REQUIRED ACTION 1: List every percentage figure stated in the article on High Tatras tourism.
REQUIRED ACTION 2: Write the next part of the article on High Tatras tourism, picking up after its final sentence.
=== TEXT BLOCK ===
Over the past months, the number of people taking one-day trips to the High Tatras was slowly growing, but remains far behind last year's numbers.
The number of one-day visitors to Slovakia's highest and most popular mountains significantly lags behind 2019, historically the best year for tourism in Slovakia so far, the SITA newswire reported.

In June of this year, the region recorded a drop of 60 percent of one-day visitors, when 160,000 people visited, said Lucia Blašková, director of the High Tatras Regional Organisation of Tourism (OOCR).
In July, the number increased to about 250,000 but the final count still represents a drop by half compared to 2020.
Fewer overnight stays
The data of local municipalities in the first seven months of this year also demonstrate a drop in overnight stays.
While they registered more than 308,000 overnight stays this year, last year it was almost 666,000 around the same time, a drop of almost 54 percent. In relation to the number of accommodated guests, it was a drop of more than 45 percent.
Blašková noted that regions close to the border were the ones most affected by the anti-pandemic measures of the Slovak government. The visits of foreign tourists in the region were low.
“This represents only 15 percent of total visits, compared to 27 percent in 2020 and up to 33 percent in 2019,” she noted, as quoted by SITA.
=== SUPPLIED INFORMATION ===
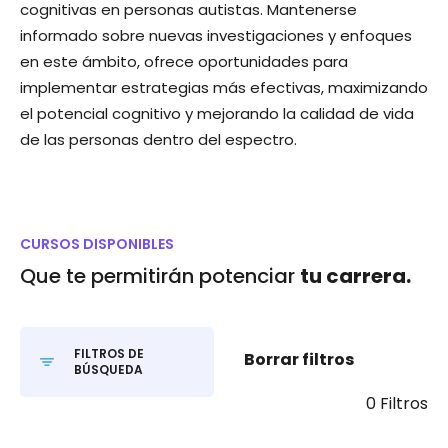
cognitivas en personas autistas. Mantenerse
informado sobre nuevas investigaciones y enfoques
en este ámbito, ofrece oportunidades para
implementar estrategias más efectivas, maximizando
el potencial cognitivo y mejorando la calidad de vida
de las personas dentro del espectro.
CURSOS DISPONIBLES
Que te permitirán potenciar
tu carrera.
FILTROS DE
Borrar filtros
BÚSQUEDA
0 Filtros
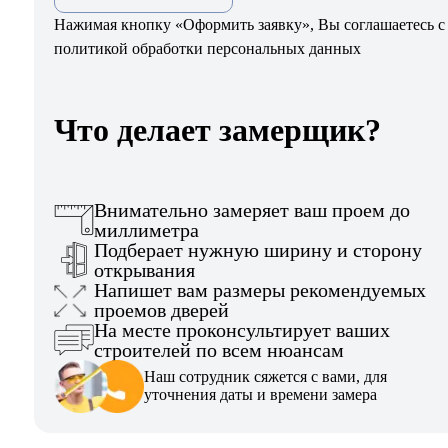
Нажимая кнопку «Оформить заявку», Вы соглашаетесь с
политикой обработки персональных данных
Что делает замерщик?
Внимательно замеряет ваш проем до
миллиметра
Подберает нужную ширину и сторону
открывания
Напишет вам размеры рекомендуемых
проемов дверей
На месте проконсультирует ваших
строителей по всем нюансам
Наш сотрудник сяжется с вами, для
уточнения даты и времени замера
===
EXERCISE RESPONSE 1: 60 percent, almost 54 percent, more than 45 percent, 15 percent, 27 percent, up to 33 percent

EXERCISE RESPONSE 2:
Neighbouring countries
She added that the decrease in foreign visitors was visible in the first and second wave of the coronavirus crisis as well, but the most this year, when a harsh lockdown was imposed in almost all countries at the beginning of the year.
“Slovakia also introduced somewhat strict measures for the summer of 2021 against neighbouring countries, which led to another significant drop of visitors from abroad,” the director said, as quoted by SITA.

In the ranking of visitors, Slovaks occupy first position, followed by Czechs, Poles and Hungarians. Other nationalities were more of an exception.
“Foreign languages were heard more often in our mountains in the first weeks of autumn. The easing of measures for vaccinated tourists from abroad and the abolition of compulsory quarantine was already reflected in the attendance. The statistics are not yet available, but there is no presumption that they have caught up with the numbers of recent years,” she summed up.